The same logic described to deliberate actions by the users logically also holds true to accidental leakage of the obscure method. Once more, the larger the community, the more unavoidable the prospect of leakage becomes a tragedy of the commons, like in ‘If eventual loss of secrecy is so likely, why would I try so hard to do my part to keep the secret? If and when it leaks it will be doubtful the responsible for it will be even known, let alone held accountable any way.’. Conversely, the smaller the intended community is, the less likely it will be that paying the price of developing an entire system from the scratch for exclusive use will pay off. Finally, neither does it cut any ice to try to purchase such development by a non involved party with no skin in your game ---How could you guarantee they haven’t sold the same method to somebody else previously? You can not! --- In the end, the role of obscurity within the realm of information security is restricted typically to either individual use by the very developers themselves (that would do better know very well what they are doing!), or small communities of experts with skin in the game. In any case, however, typically as a dispensable, extra layer of security, whose compromise would not be catastrophic. --- Remember that next time you consider an extravagant out-of-the-box password arrangement for yourself, but we shall leave that for another article. --- With time, the doctrine of rejection of security by obscurity became widely accepted and is known as Kerckhoff’s Principle, after the XIX century Dutch cryptologist August Kerckhoff.

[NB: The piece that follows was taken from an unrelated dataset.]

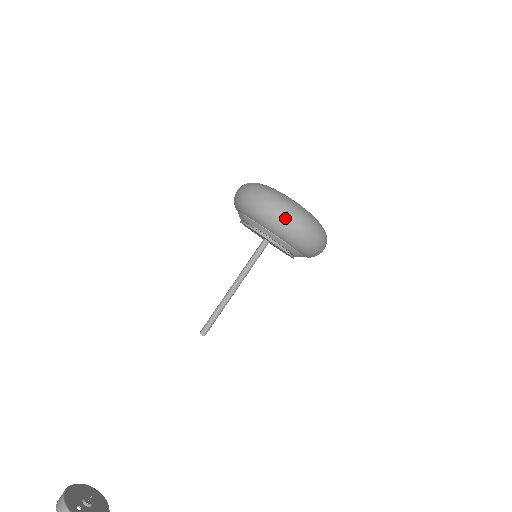
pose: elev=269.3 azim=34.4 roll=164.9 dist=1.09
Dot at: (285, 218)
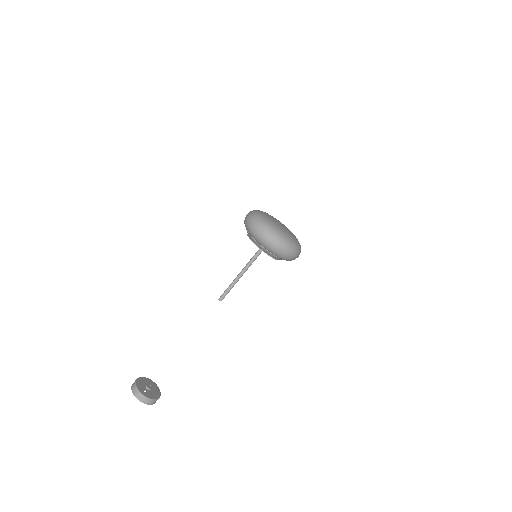
Dot at: (277, 245)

How Cryptology Compares with Obscure Technologies
A fascinating side effect of this Kerckhoff’s principle is the alignment of interests towards the development, publicity, and preservation of acquired knowledge. Notice that the cryptology community will always be prompted to close the windows of usability of cryptosystems still under use. Consequently, it will never cease putting effort in inventing new cryptosystems to replace existing ones, come their obsolescence.

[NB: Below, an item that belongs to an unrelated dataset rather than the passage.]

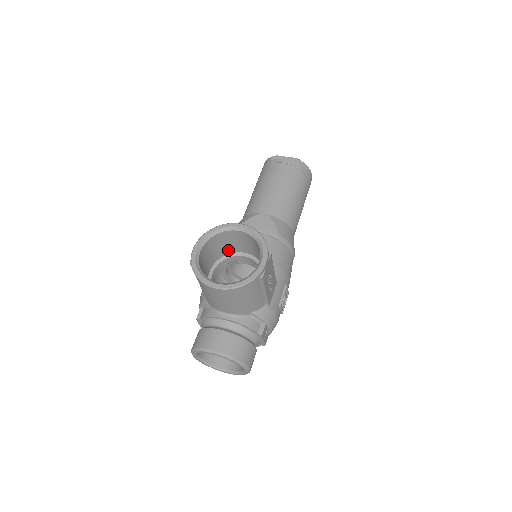
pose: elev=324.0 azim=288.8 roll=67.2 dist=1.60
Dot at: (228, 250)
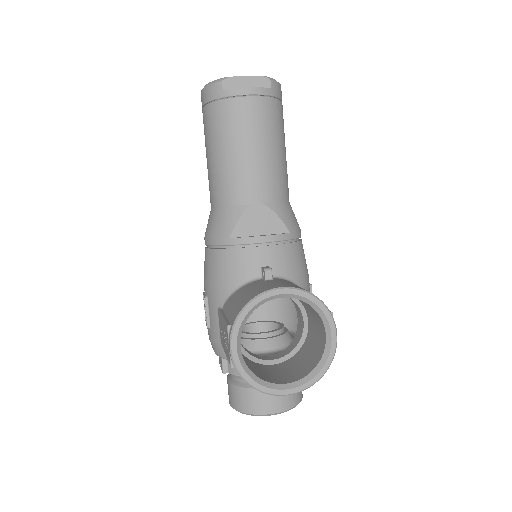
Dot at: occluded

Let us now compare that with technologies of other natures, say bellic, naval or aerospace: contrary to what happens to a cryptosystem, in order to test a ship, a rocket or a nuclear bomb, one doesn’t need to publish their blueprint and wait to see whether adversaries detect a flaw. On the contrary, part of the motivation of pursuing those technologies is precisely the possibility of having exclusive access to them. This fact inevitably lead them to be obscure.
In fact, the losses of technologies of Saturn V’s engine, XVI century Portuguese caravels and nuclear capability by South Africa would, in my opinion, be perfect examples of that. What is particularly serendipitous about it is that, in a way, it is the employment precisely of cryptographic techniques that helped ensue the obscurity and consequent losses of those other technologies.